***** Record excerpts
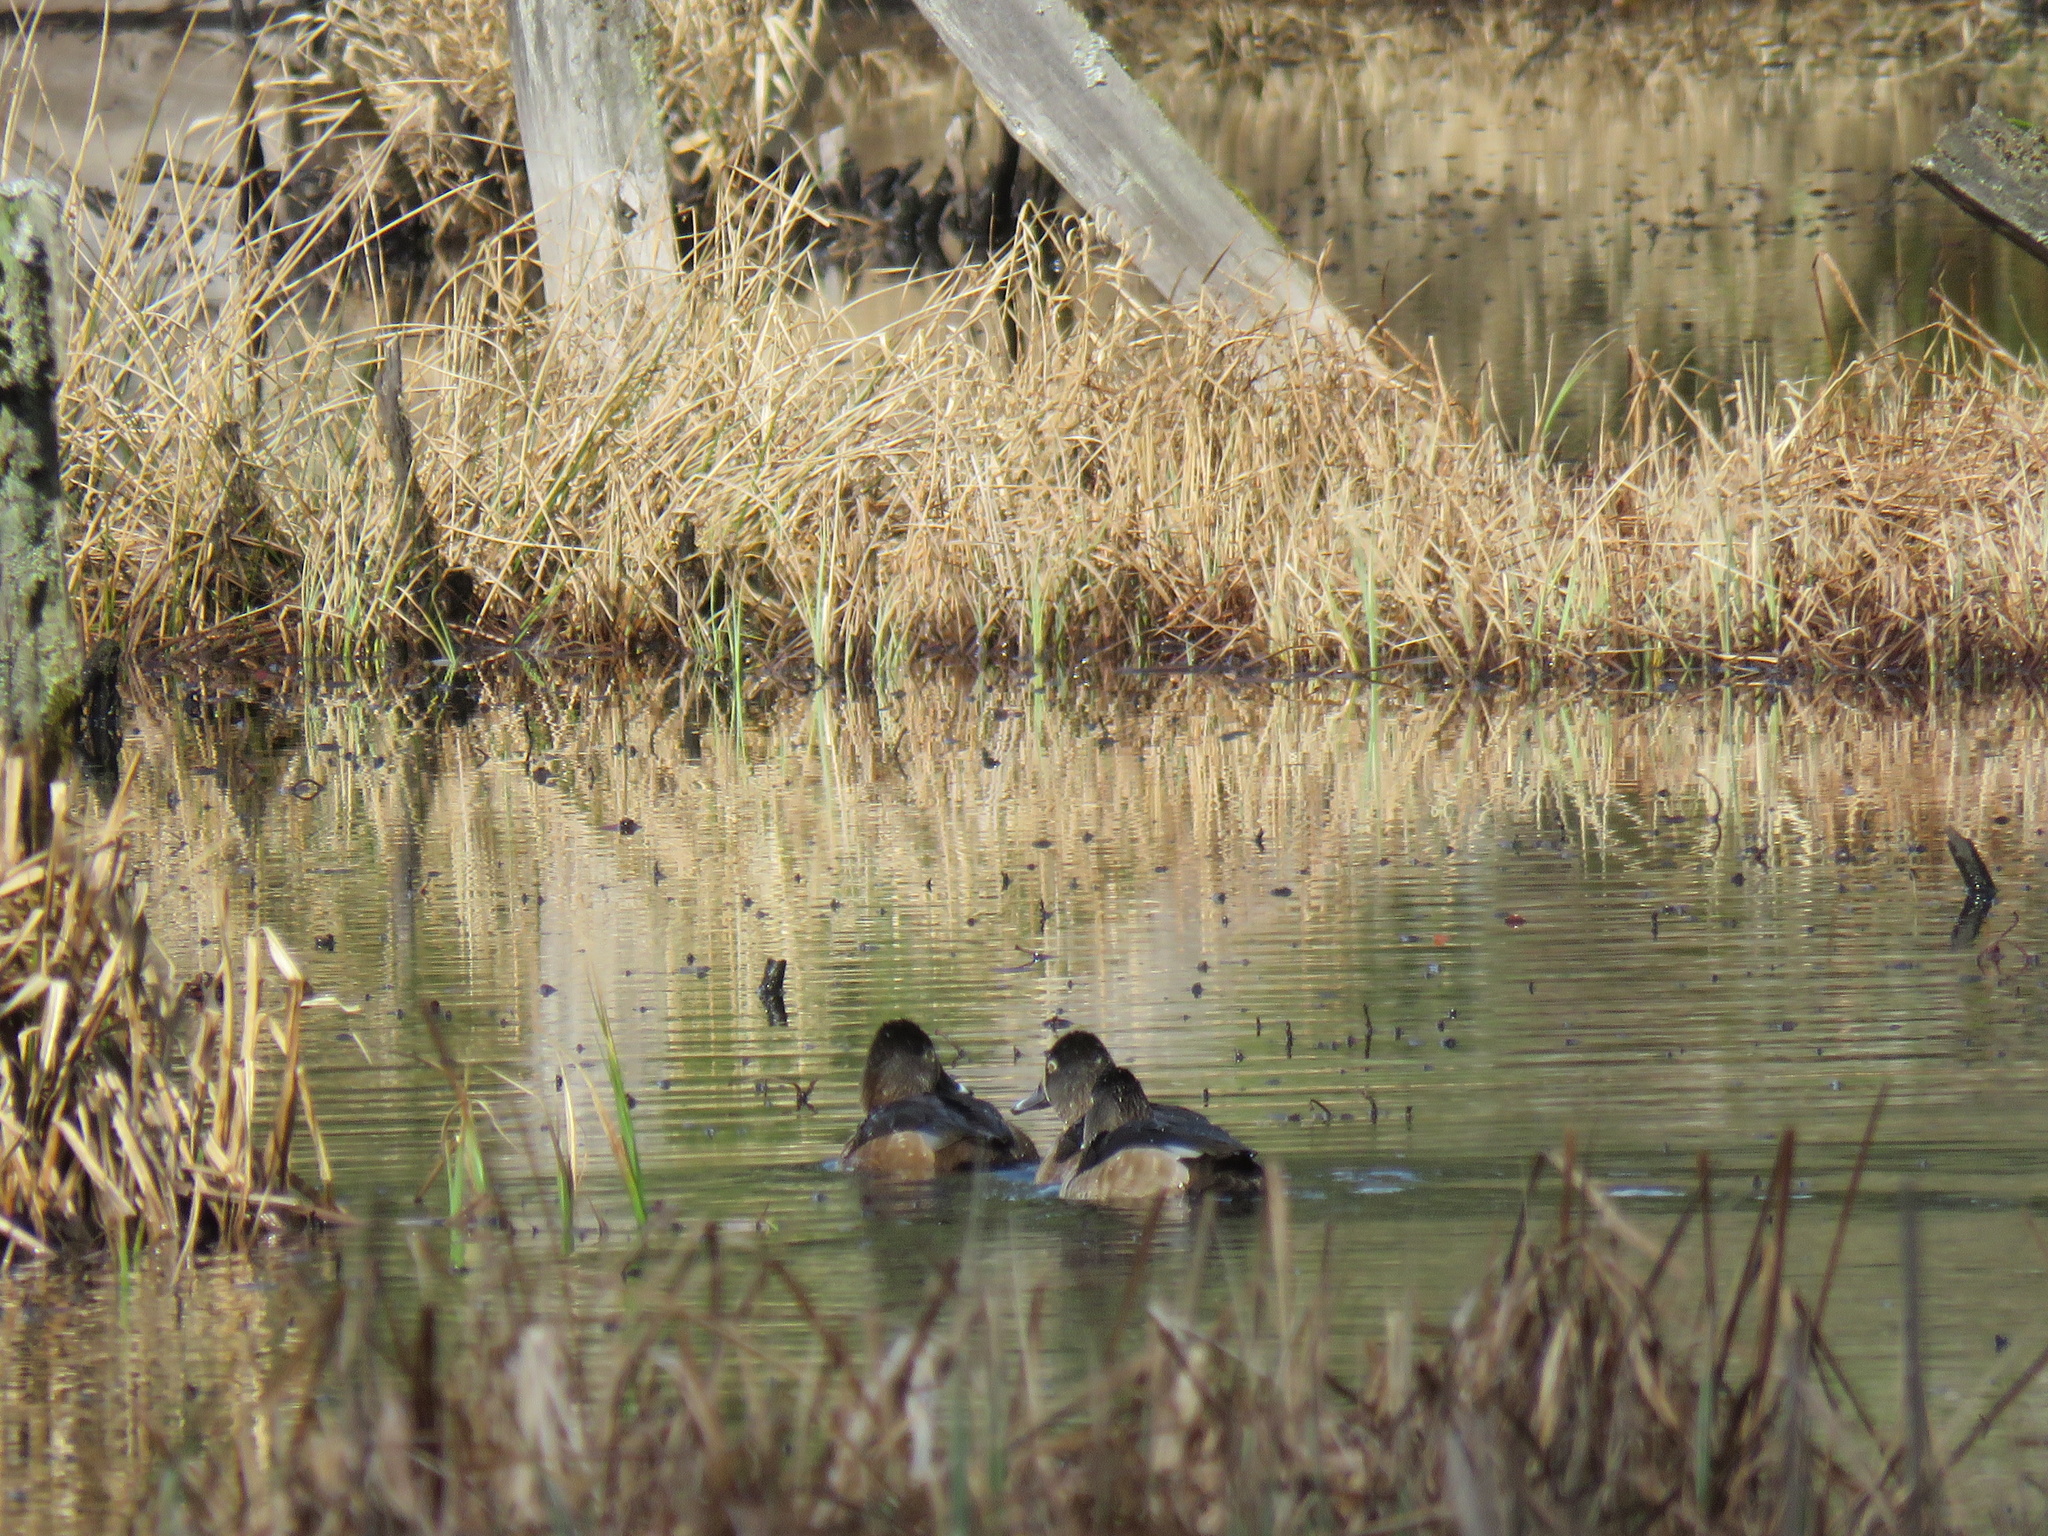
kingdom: Animalia
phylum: Chordata
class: Aves
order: Anseriformes
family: Anatidae
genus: Aythya
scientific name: Aythya collaris
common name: Ring-necked duck
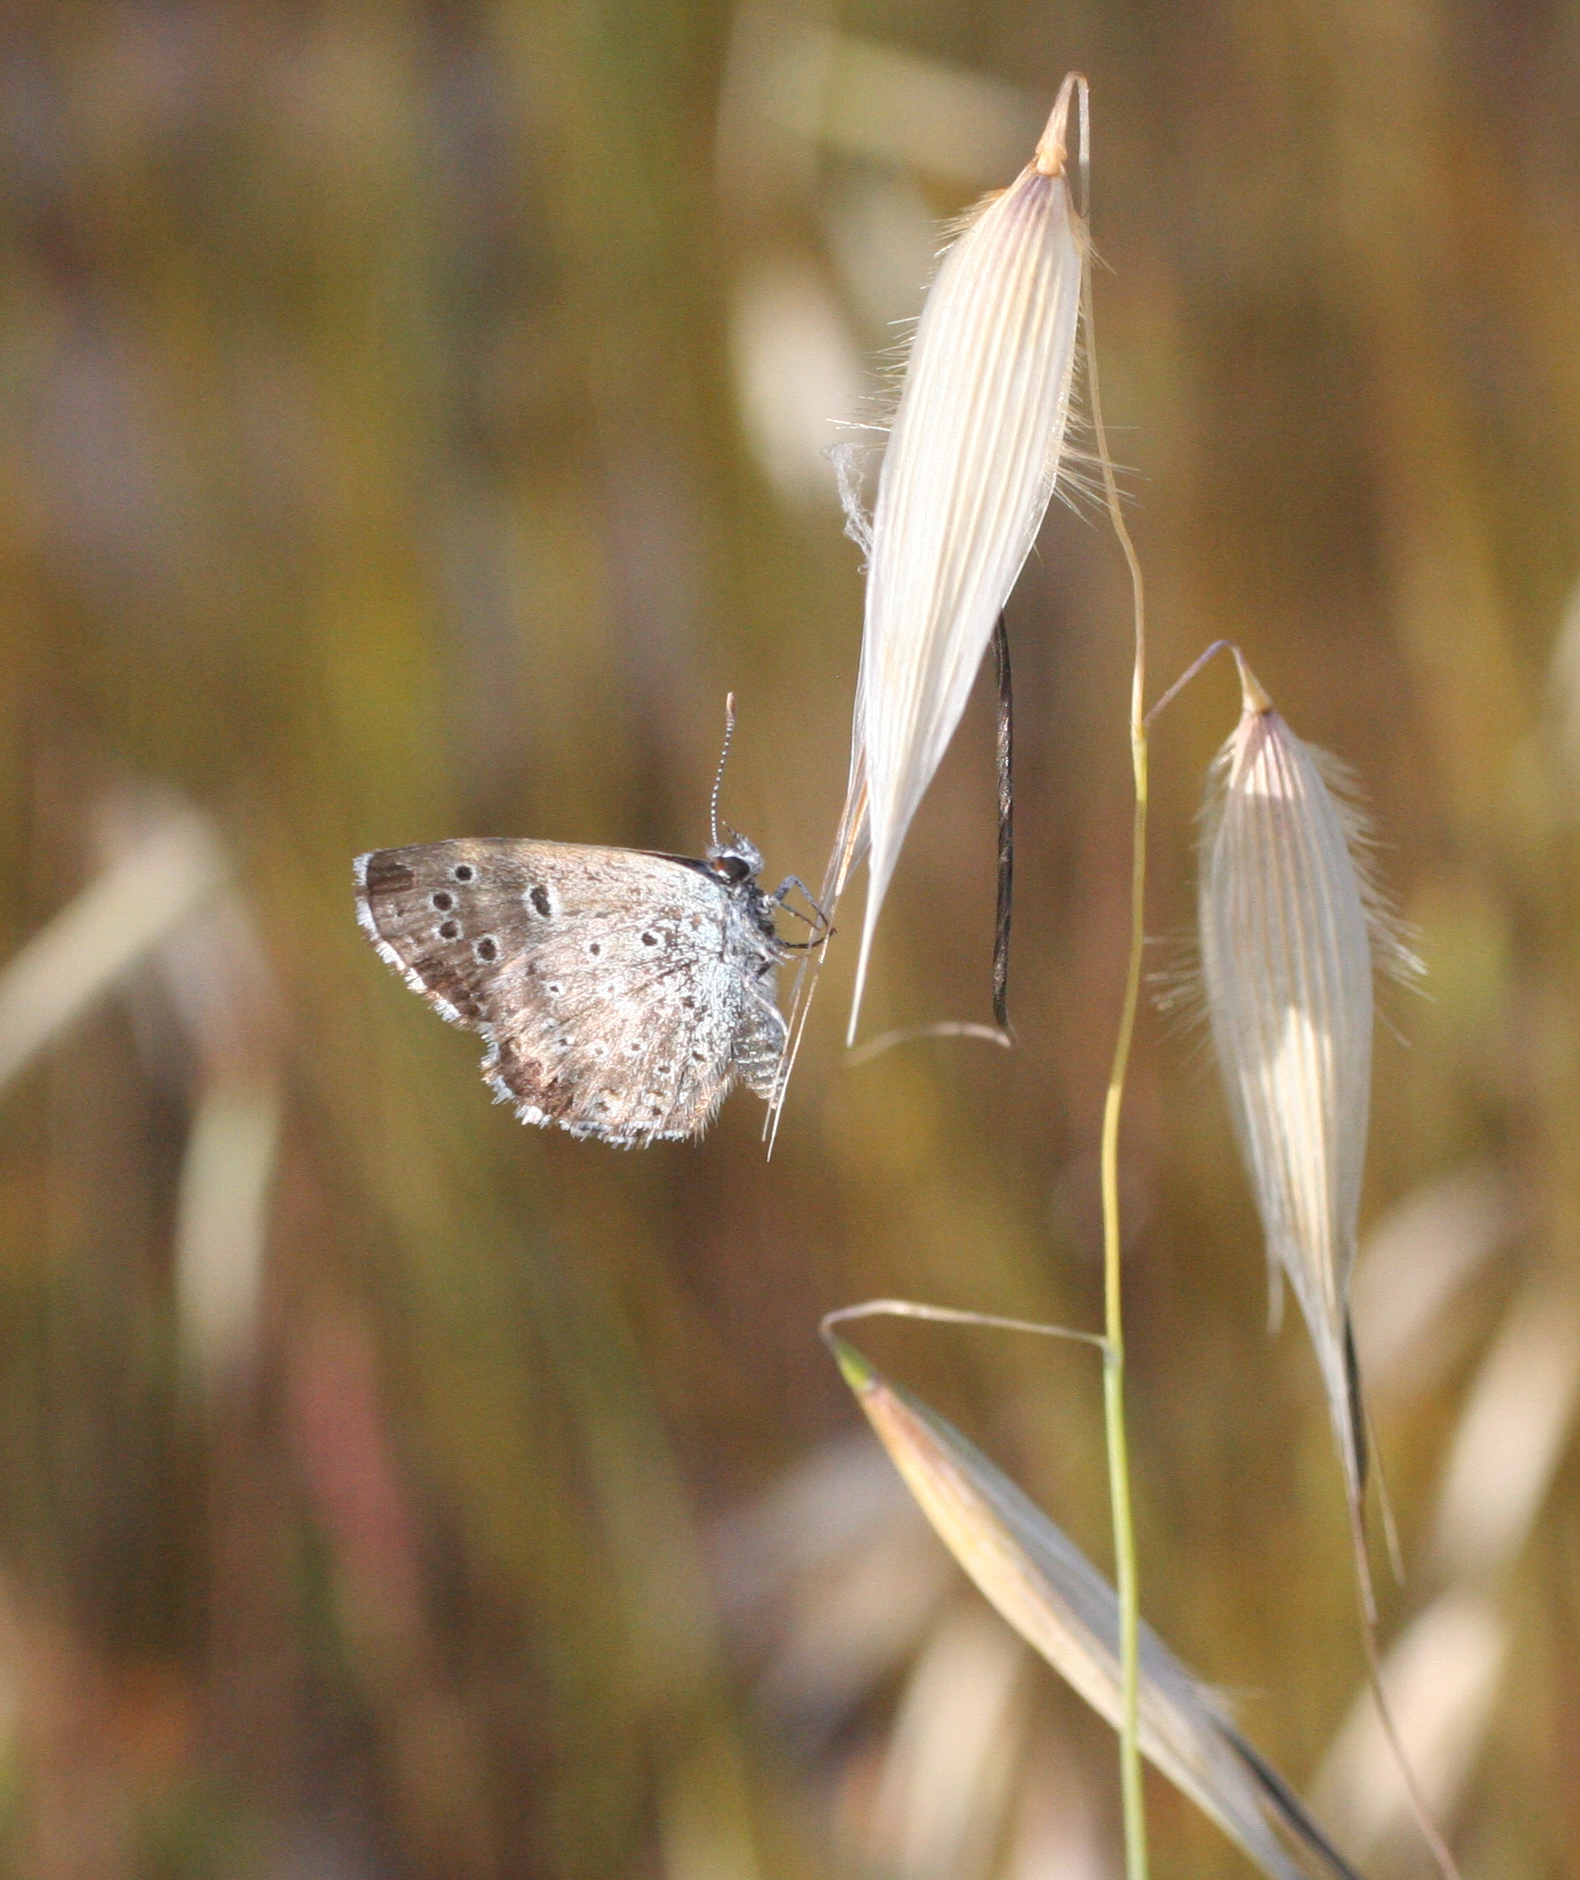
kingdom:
**********
#### [Your objective]
Copy every line above word for word, and leave the pictures out.

#### [Solution to this task]
kingdom: Animalia
phylum: Chordata
class: Aves
order: Anseriformes
family: Anatidae
genus: Aythya
scientific name: Aythya collaris
common name: Ring-necked duck
kingdom:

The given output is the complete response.